PROVIDED MATERIAL -
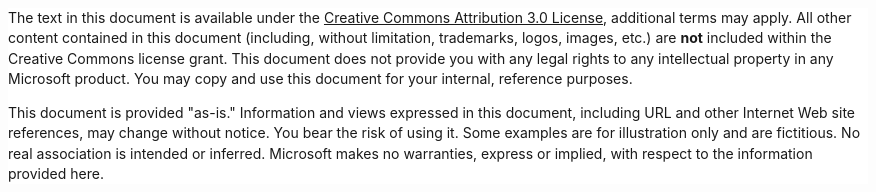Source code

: The text in this document is available under the [Creative Commons Attribution 3.0 License](https://creativecommons.org/licenses/by/3.0/legalcode), additional terms may apply. All other content contained in this document (including, without limitation, trademarks, logos, images, etc.) are **not** included within the Creative Commons license grant. This document does not provide you with any legal rights to any intellectual property in any Microsoft product. You may copy and use this document for your internal, reference purposes.

This document is provided "as-is." Information and views expressed in this document, including URL and other Internet Web site references, may change without notice. You bear the risk of using it. Some examples are for illustration only and are fictitious. No real association is intended or inferred. Microsoft makes no warranties, express or implied, with respect to the information provided here.
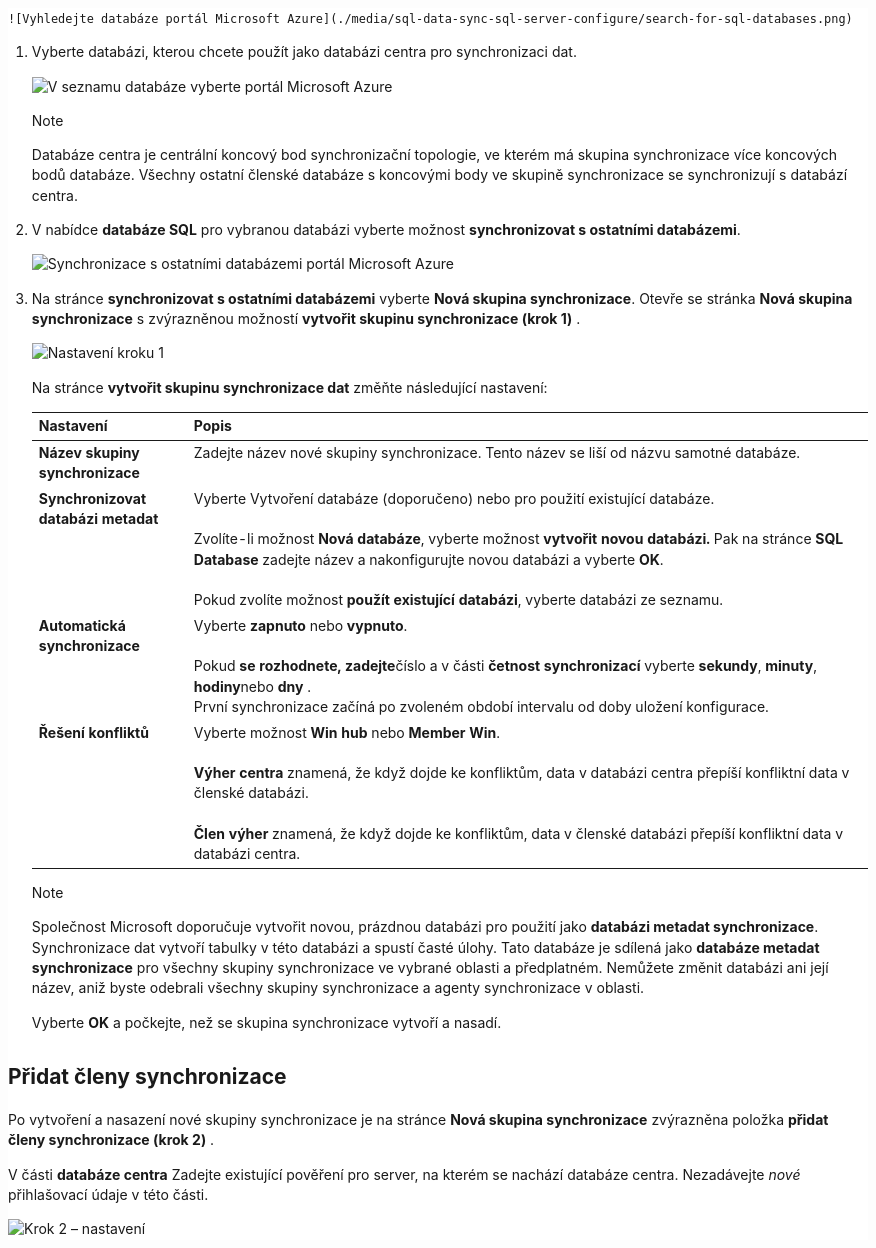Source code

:     ![Vyhledejte databáze portál Microsoft Azure](./media/sql-data-sync-sql-server-configure/search-for-sql-databases.png)

1. Vyberte databázi, kterou chcete použít jako databázi centra pro synchronizaci dat.

    ![V seznamu databáze vyberte portál Microsoft Azure](./media/sql-data-sync-sql-server-configure/select-sql-database.png)

    > [!NOTE]
    > Databáze centra je centrální koncový bod synchronizační topologie, ve kterém má skupina synchronizace více koncových bodů databáze. Všechny ostatní členské databáze s koncovými body ve skupině synchronizace se synchronizují s databází centra.

1. V nabídce **databáze SQL** pro vybranou databázi vyberte možnost **synchronizovat s ostatními databázemi**.

    ![Synchronizace s ostatními databázemi portál Microsoft Azure](./media/sql-data-sync-sql-server-configure/sync-to-other-databases.png)

1. Na stránce **synchronizovat s ostatními databázemi** vyberte **Nová skupina synchronizace**. Otevře se stránka **Nová skupina synchronizace** s zvýrazněnou možností **vytvořit skupinu synchronizace (krok 1)** .

   ![Nastavení kroku 1](./media/sql-data-sync-sql-server-configure/stepone.png)

   Na stránce **vytvořit skupinu synchronizace dat** změňte následující nastavení:

   | Nastavení                        | Popis |
   | ------------------------------ | ------------------------------------------------- |
   | **Název skupiny synchronizace** | Zadejte název nové skupiny synchronizace. Tento název se liší od názvu samotné databáze. |
   | **Synchronizovat databázi metadat** | Vyberte Vytvoření databáze (doporučeno) nebo pro použití existující databáze.<br/><br/>Zvolíte-li možnost **Nová databáze**, vyberte možnost **vytvořit novou databázi.** Pak na stránce **SQL Database** zadejte název a nakonfigurujte novou databázi a vyberte **OK**.<br/><br/>Pokud zvolíte možnost **použít existující databázi**, vyberte databázi ze seznamu. |
   | **Automatická synchronizace** | Vyberte **zapnuto** nebo **vypnuto**.<br/><br/>Pokud **se rozhodnete, zadejte**číslo a v části **četnost synchronizací** vyberte **sekundy**, **minuty**, **hodiny**nebo **dny** .<br/> První synchronizace začíná po zvoleném období intervalu od doby uložení konfigurace.|
   | **Řešení konfliktů** | Vyberte možnost **Win hub** nebo **Member Win**.<br/><br/>**Výher centra** znamená, že když dojde ke konfliktům, data v databázi centra přepíší konfliktní data v členské databázi.<br/><br/>**Člen výher** znamená, že když dojde ke konfliktům, data v členské databázi přepíší konfliktní data v databázi centra. |

   > [!NOTE]
   > Společnost Microsoft doporučuje vytvořit novou, prázdnou databázi pro použití jako **databázi metadat synchronizace**. Synchronizace dat vytvoří tabulky v této databázi a spustí časté úlohy. Tato databáze je sdílená jako **databáze metadat synchronizace** pro všechny skupiny synchronizace ve vybrané oblasti a předplatném. Nemůžete změnit databázi ani její název, aniž byste odebrali všechny skupiny synchronizace a agenty synchronizace v oblasti.

   Vyberte **OK** a počkejte, než se skupina synchronizace vytvoří a nasadí.

## <a name="add-sync-members"></a>Přidat členy synchronizace

Po vytvoření a nasazení nové skupiny synchronizace je na stránce **Nová skupina synchronizace** zvýrazněna položka **přidat členy synchronizace (krok 2)** .

V části **databáze centra** Zadejte existující pověření pro server, na kterém se nachází databáze centra. Nezadávejte *nové* přihlašovací údaje v této části.

![Krok 2 – nastavení](./media/sql-data-sync-sql-server-configure/steptwo.png)
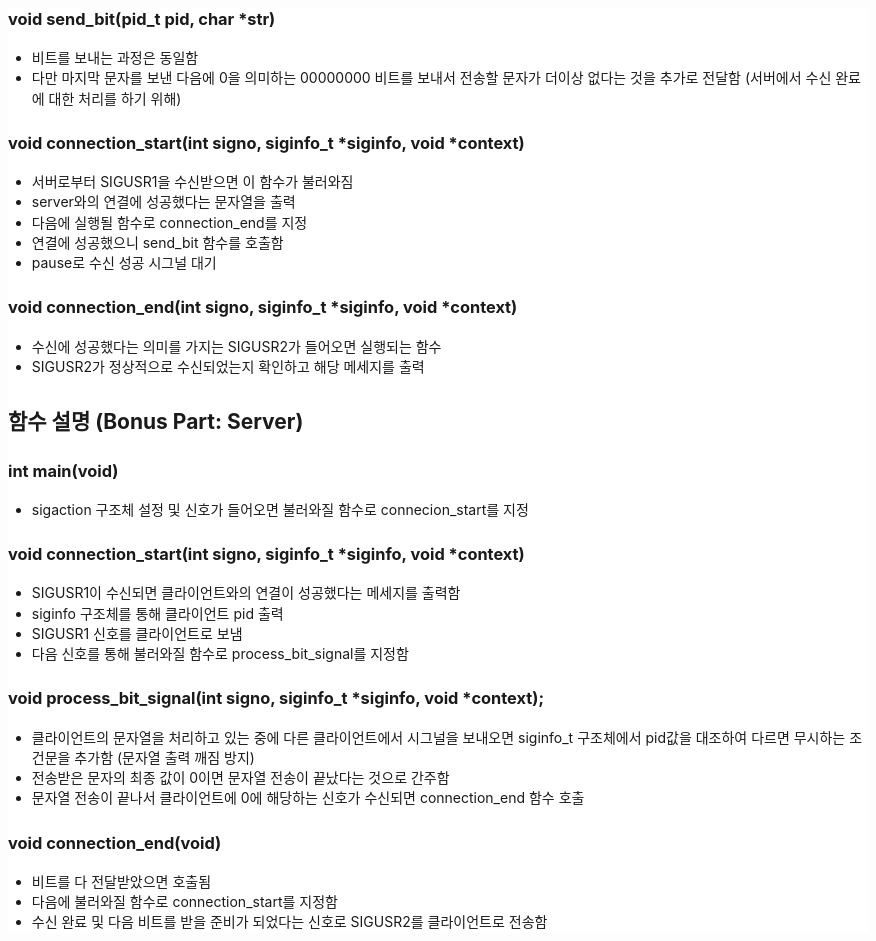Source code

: ### void send_bit(pid_t pid, char *str)

- 비트를 보내는 과정은 동일함
- 다만 마지막 문자를 보낸 다음에 0을 의미하는 00000000 비트를 보내서 전송할 문자가 더이상 없다는 것을 추가로 전달함 (서버에서 수신 완료에 대한 처리를 하기 위해)

### void connection_start(int signo, siginfo_t *siginfo, void *context)

- 서버로부터 SIGUSR1을 수신받으면 이 함수가 불러와짐
- server와의 연결에 성공했다는 문자열을 출력
- 다음에 실행될 함수로 connection_end를 지정
- 연결에 성공했으니 send_bit 함수를 호출함
- pause로 수신 성공 시그널 대기

### void connection_end(int signo, siginfo_t *siginfo, void *context)

- 수신에 성공했다는 의미를 가지는 SIGUSR2가 들어오면 실행되는 함수
- SIGUSR2가 정상적으로 수신되었는지 확인하고 해당 메세지를 출력

## 함수 설명 (Bonus Part: Server)

### int	main(void)

- sigaction 구조체 설정 및 신호가 들어오면 불러와질 함수로 connecion_start를 지정

### void connection_start(int signo, siginfo_t *siginfo, void *context)

- SIGUSR1이 수신되면 클라이언트와의 연결이 성공했다는 메세지를 출력함
- siginfo 구조체를 통해 클라이언트 pid 출력
- SIGUSR1 신호를 클라이언트로 보냄
- 다음 신호를 통해 불러와질 함수로 process_bit_signal를 지정함

### void process_bit_signal(int signo, siginfo_t *siginfo, void *context);

- 클라이언트의 문자열을 처리하고 있는 중에 다른 클라이언트에서 시그널을 보내오면 siginfo_t 구조체에서 pid값을 대조하여 다르면 무시하는 조건문을 추가함 (문자열 출력 깨짐 방지)
- 전송받은 문자의 최종 값이 0이면 문자열 전송이 끝났다는 것으로 간주함
- 문자열 전송이 끝나서 클라이언트에 0에 해당하는 신호가 수신되면 connection_end 함수 호출

### void connection_end(void)

- 비트를 다 전달받았으면 호출됨
- 다음에 불러와질 함수로 connection_start를 지정함
- 수신 완료 및 다음 비트를 받을 준비가 되었다는 신호로 SIGUSR2를 클라이언트로 전송함
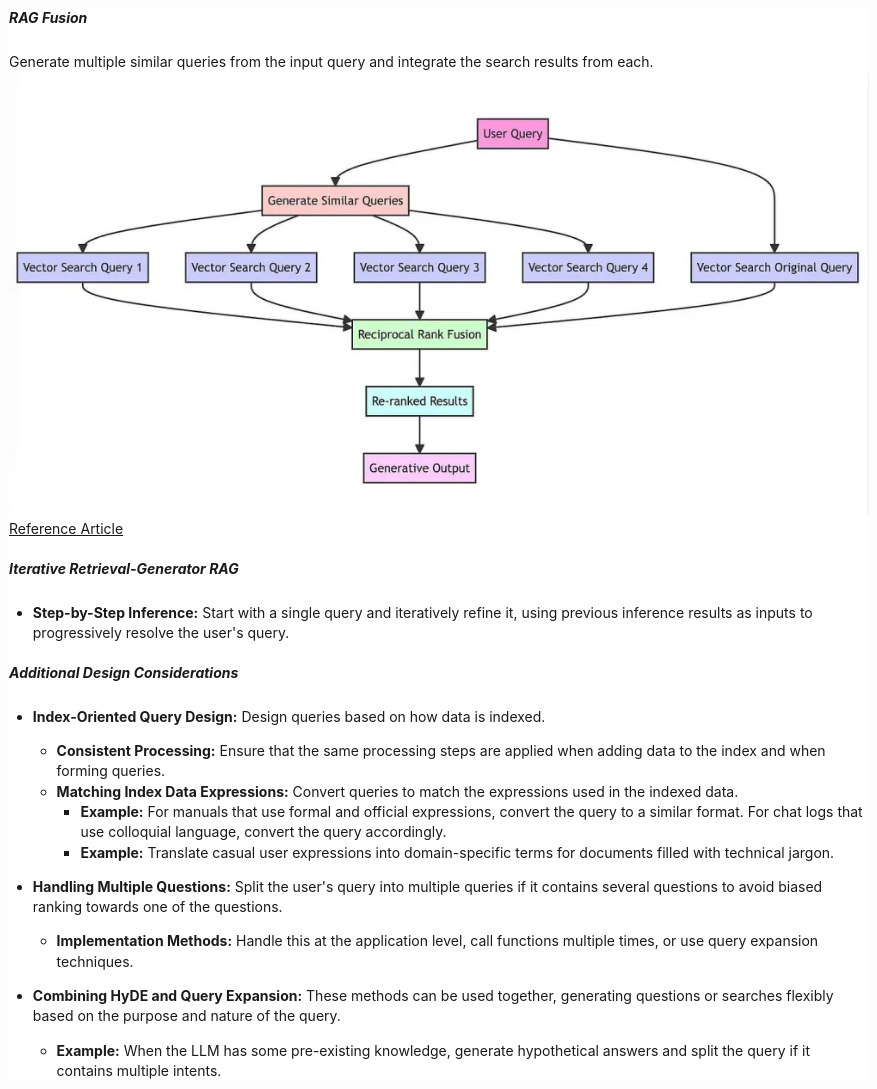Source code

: ##### RAG Fusion
Generate multiple similar queries from the input query and integrate the search results from each.
![alt text](images/rag_fusion.png)
[Reference Article](https://blog.langchain.dev/query-transformations/)

##### Iterative Retrieval-Generator RAG
- **Step-by-Step Inference:** Start with a single query and iteratively refine it, using previous inference results as inputs to progressively resolve the user's query.

##### Additional Design Considerations
- **Index-Oriented Query Design:** Design queries based on how data is indexed.
  - **Consistent Processing:** Ensure that the same processing steps are applied when adding data to the index and when forming queries.
  - **Matching Index Data Expressions:** Convert queries to match the expressions used in the indexed data.
    - **Example:** For manuals that use formal and official expressions, convert the query to a similar format. For chat logs that use colloquial language, convert the query accordingly.
    - **Example:** Translate casual user expressions into domain-specific terms for documents filled with technical jargon.
- **Handling Multiple Questions:** Split the user's query into multiple queries if it contains several questions to avoid biased ranking towards one of the questions.
  - **Implementation Methods:** Handle this at the application level, call functions multiple times, or use query expansion techniques.

- **Combining HyDE and Query Expansion:** These methods can be used together, generating questions or searches flexibly based on the purpose and nature of the query.
  - **Example:** When the LLM has some pre-existing knowledge, generate hypothetical answers and split the query if it contains multiple intents.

REQUEST - Reproduce the listing above line for line, without changing anything, and leave out the pictures.

RESULT FOR THIS EXERCISE -
Source code

: The text in this document is available under the [Creative Commons Attribution 3.0 License](https://creativecommons.org/licenses/by/3.0/legalcode), additional terms may apply. All other content contained in this document (including, without limitation, trademarks, logos, images, etc.) are **not** included within the Creative Commons license grant. This document does not provide you with any legal rights to any intellectual property in any Microsoft product. You may copy and use this document for your internal, reference purposes.

This document is provided "as-is." Information and views expressed in this document, including URL and other Internet Web site references, may change without notice. You bear the risk of using it. Some examples are for illustration only and are fictitious. No real association is intended or inferred. Microsoft makes no warranties, express or implied, with respect to the information provided here.
Source code

:     ![Vyhledejte databáze portál Microsoft Azure](./media/sql-data-sync-sql-server-configure/search-for-sql-databases.png)

1. Vyberte databázi, kterou chcete použít jako databázi centra pro synchronizaci dat.

    ![V seznamu databáze vyberte portál Microsoft Azure](./media/sql-data-sync-sql-server-configure/select-sql-database.png)

    > [!NOTE]
    > Databáze centra je centrální koncový bod synchronizační topologie, ve kterém má skupina synchronizace více koncových bodů databáze. Všechny ostatní členské databáze s koncovými body ve skupině synchronizace se synchronizují s databází centra.

1. V nabídce **databáze SQL** pro vybranou databázi vyberte možnost **synchronizovat s ostatními databázemi**.

    ![Synchronizace s ostatními databázemi portál Microsoft Azure](./media/sql-data-sync-sql-server-configure/sync-to-other-databases.png)

1. Na stránce **synchronizovat s ostatními databázemi** vyberte **Nová skupina synchronizace**. Otevře se stránka **Nová skupina synchronizace** s zvýrazněnou možností **vytvořit skupinu synchronizace (krok 1)** .

   ![Nastavení kroku 1](./media/sql-data-sync-sql-server-configure/stepone.png)

   Na stránce **vytvořit skupinu synchronizace dat** změňte následující nastavení:

   | Nastavení                        | Popis |
   | ------------------------------ | ------------------------------------------------- |
   | **Název skupiny synchronizace** | Zadejte název nové skupiny synchronizace. Tento název se liší od názvu samotné databáze. |
   | **Synchronizovat databázi metadat** | Vyberte Vytvoření databáze (doporučeno) nebo pro použití existující databáze.<br/><br/>Zvolíte-li možnost **Nová databáze**, vyberte možnost **vytvořit novou databázi.** Pak na stránce **SQL Database** zadejte název a nakonfigurujte novou databázi a vyberte **OK**.<br/><br/>Pokud zvolíte možnost **použít existující databázi**, vyberte databázi ze seznamu. |
   | **Automatická synchronizace** | Vyberte **zapnuto** nebo **vypnuto**.<br/><br/>Pokud **se rozhodnete, zadejte**číslo a v části **četnost synchronizací** vyberte **sekundy**, **minuty**, **hodiny**nebo **dny** .<br/> První synchronizace začíná po zvoleném období intervalu od doby uložení konfigurace.|
   | **Řešení konfliktů** | Vyberte možnost **Win hub** nebo **Member Win**.<br/><br/>**Výher centra** znamená, že když dojde ke konfliktům, data v databázi centra přepíší konfliktní data v členské databázi.<br/><br/>**Člen výher** znamená, že když dojde ke konfliktům, data v členské databázi přepíší konfliktní data v databázi centra. |

   > [!NOTE]
   > Společnost Microsoft doporučuje vytvořit novou, prázdnou databázi pro použití jako **databázi metadat synchronizace**. Synchronizace dat vytvoří tabulky v této databázi a spustí časté úlohy. Tato databáze je sdílená jako **databáze metadat synchronizace** pro všechny skupiny synchronizace ve vybrané oblasti a předplatném. Nemůžete změnit databázi ani její název, aniž byste odebrali všechny skupiny synchronizace a agenty synchronizace v oblasti.

   Vyberte **OK** a počkejte, než se skupina synchronizace vytvoří a nasadí.

## <a name="add-sync-members"></a>Přidat členy synchronizace

Po vytvoření a nasazení nové skupiny synchronizace je na stránce **Nová skupina synchronizace** zvýrazněna položka **přidat členy synchronizace (krok 2)** .

V části **databáze centra** Zadejte existující pověření pro server, na kterém se nachází databáze centra. Nezadávejte *nové* přihlašovací údaje v této části.

![Krok 2 – nastavení](./media/sql-data-sync-sql-server-configure/steptwo.png)
Source code

: ### void send_bit(pid_t pid, char *str)

- 비트를 보내는 과정은 동일함
- 다만 마지막 문자를 보낸 다음에 0을 의미하는 00000000 비트를 보내서 전송할 문자가 더이상 없다는 것을 추가로 전달함 (서버에서 수신 완료에 대한 처리를 하기 위해)

### void connection_start(int signo, siginfo_t *siginfo, void *context)

- 서버로부터 SIGUSR1을 수신받으면 이 함수가 불러와짐
- server와의 연결에 성공했다는 문자열을 출력
- 다음에 실행될 함수로 connection_end를 지정
- 연결에 성공했으니 send_bit 함수를 호출함
- pause로 수신 성공 시그널 대기

### void connection_end(int signo, siginfo_t *siginfo, void *context)

- 수신에 성공했다는 의미를 가지는 SIGUSR2가 들어오면 실행되는 함수
- SIGUSR2가 정상적으로 수신되었는지 확인하고 해당 메세지를 출력

## 함수 설명 (Bonus Part: Server)

### int	main(void)

- sigaction 구조체 설정 및 신호가 들어오면 불러와질 함수로 connecion_start를 지정

### void connection_start(int signo, siginfo_t *siginfo, void *context)

- SIGUSR1이 수신되면 클라이언트와의 연결이 성공했다는 메세지를 출력함
- siginfo 구조체를 통해 클라이언트 pid 출력
- SIGUSR1 신호를 클라이언트로 보냄
- 다음 신호를 통해 불러와질 함수로 process_bit_signal를 지정함

### void process_bit_signal(int signo, siginfo_t *siginfo, void *context);

- 클라이언트의 문자열을 처리하고 있는 중에 다른 클라이언트에서 시그널을 보내오면 siginfo_t 구조체에서 pid값을 대조하여 다르면 무시하는 조건문을 추가함 (문자열 출력 깨짐 방지)
- 전송받은 문자의 최종 값이 0이면 문자열 전송이 끝났다는 것으로 간주함
- 문자열 전송이 끝나서 클라이언트에 0에 해당하는 신호가 수신되면 connection_end 함수 호출

### void connection_end(void)

- 비트를 다 전달받았으면 호출됨
- 다음에 불러와질 함수로 connection_start를 지정함
- 수신 완료 및 다음 비트를 받을 준비가 되었다는 신호로 SIGUSR2를 클라이언트로 전송함
Source code

: ##### RAG Fusion
Generate multiple similar queries from the input query and integrate the search results from each.
![alt text](images/rag_fusion.png)
[Reference Article](https://blog.langchain.dev/query-transformations/)

##### Iterative Retrieval-Generator RAG
- **Step-by-Step Inference:** Start with a single query and iteratively refine it, using previous inference results as inputs to progressively resolve the user's query.

##### Additional Design Considerations
- **Index-Oriented Query Design:** Design queries based on how data is indexed.
  - **Consistent Processing:** Ensure that the same processing steps are applied when adding data to the index and when forming queries.
  - **Matching Index Data Expressions:** Convert queries to match the expressions used in the indexed data.
    - **Example:** For manuals that use formal and official expressions, convert the query to a similar format. For chat logs that use colloquial language, convert the query accordingly.
    - **Example:** Translate casual user expressions into domain-specific terms for documents filled with technical jargon.
- **Handling Multiple Questions:** Split the user's query into multiple queries if it contains several questions to avoid biased ranking towards one of the questions.
  - **Implementation Methods:** Handle this at the application level, call functions multiple times, or use query expansion techniques.

- **Combining HyDE and Query Expansion:** These methods can be used together, generating questions or searches flexibly based on the purpose and nature of the query.
  - **Example:** When the LLM has some pre-existing knowledge, generate hypothetical answers and split the query if it contains multiple intents.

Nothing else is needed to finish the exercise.